Sharpe ran with the leading cart and bellowed at Fusiliers. ‘Clear that gate! Hurry!’
Frederickson, reliable Frederickson, pushed past the men struggling with the cart. ‘Lancers, sir. Green uniforms, red facings. There’s only a dozen.’
‘Green and red?’
‘Imperial Guard, I think. Germans.’
Sharpe looked towards the village, but could see nothing. The valley floor fell beyond Adrados before turning right, turning south, and if he could not see them then they could not see the odd carts that were at last moving behind him into the Castle courtyard. German lancers. Men recruited from the duchies and small kingdoms that had allied themselves to Napoleon. There were far more Germans fighting against the Emperor than for him, but they were alike in one thing; they fought as well as any man on a battlefield. Sharpe looked for Gilliland. ‘Hide your men in the stable, d’you hear me? Hide them!‘
‘Yes, sir.’ Gilliland was appalled by the sudden urgency. His war, till now, had been a patient matter of angles and theories; suddenly death was just beyond the horizon.

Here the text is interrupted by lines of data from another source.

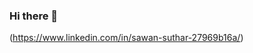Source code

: 

### Hi there 👋
(https://www.linkedin.com/in/sawan-suthar-27969b16a/)

<!--
**sawan-rgb/sawan-rgb** is a ✨ _special_ ✨ repository because its `README.md` (this file) appears on your GitHub profile.
I am sawan suthar. I am recently graduated from IIT Ism Dhanbad in mechanical Engg.
I am learning Machine learning and Data science. I have also knowledge of Vba, mysql 
and Advance Excel.

- 🔭 I’m currently working on Data science project
- 🌱 I’m currently learning Deep learning
- 👯 I’m looking to collaborate on ...
- 🤔 I’m looking for help with ...
- 💬 Ask me about ...
- 📫 How to reach me on Linkedin: linkedin.com/in/sawan-suthar-27969b16a/
- 😄 Pronouns: ...
- ⚡ Fun fact: ...
-->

‘Where’s your Company?’ Sharpe turned back to the Rifle Captain.
‘On their way, sir.’ Frederickson nodded towards the Riflemen threading the thorn bushes. ‘Ten minutes and they’ll all be there.’

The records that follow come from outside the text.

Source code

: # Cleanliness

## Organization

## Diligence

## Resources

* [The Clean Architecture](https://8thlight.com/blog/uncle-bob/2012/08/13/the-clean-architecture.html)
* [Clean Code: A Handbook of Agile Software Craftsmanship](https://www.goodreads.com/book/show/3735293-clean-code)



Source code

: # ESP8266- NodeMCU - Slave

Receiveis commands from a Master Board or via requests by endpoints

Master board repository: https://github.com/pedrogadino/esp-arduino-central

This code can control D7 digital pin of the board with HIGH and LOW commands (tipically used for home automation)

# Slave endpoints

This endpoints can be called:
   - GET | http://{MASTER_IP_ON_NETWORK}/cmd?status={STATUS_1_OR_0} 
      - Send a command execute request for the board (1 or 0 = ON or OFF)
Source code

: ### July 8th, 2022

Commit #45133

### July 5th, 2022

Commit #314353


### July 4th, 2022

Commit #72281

‘I’ve ordered a Company of Fusiliers up there as well. I’ll send another. Just make sure of one thing.’
‘Sir?’
‘Your Commission dates before theirs.’
Frederickson grinned. ‘Yes, sir.’ Whichever Captain had been promoted to the rank first would be in charge of the watchtower garrison, and Sharpe had no wish for this one-eyed fighter to be under anyone’s command but his own. Frederickson would lie for him.
‘And William?’ It was the first time he had used his Christian name.
‘Try Bill, sir.’
‘Assume we’ll have to fight eventually. That means you’ll be holding that hill.’
‘Yes, sir.’ Sweet William went happily away with the promise not just of a fight, but his very own personal fight. Some officers hated responsibility, but the best welcomed it, wanted it, and would take it whether it was offered or not.
Now there were a dozen things for Sharpe to do. A second Company had to be despatched to the watchtower, Riflemen must be sent to the Convent, ammunition must be taken from Gilliland’s carts and distributed as ready magazines about all the positions. He found Cross’s bugler, then two Ensigns of the Fusiliers, and made them into his own messengers, and all the while fools came to him with problems they could have solved without his help. How was food to be taken to the watchtower? What about the packs left in the Convent? The rope that took water from the well in the keep was broken, and Sharpe snapped, cajoled, decided, and all the time watched the village for the first sight of the enemy horsemen.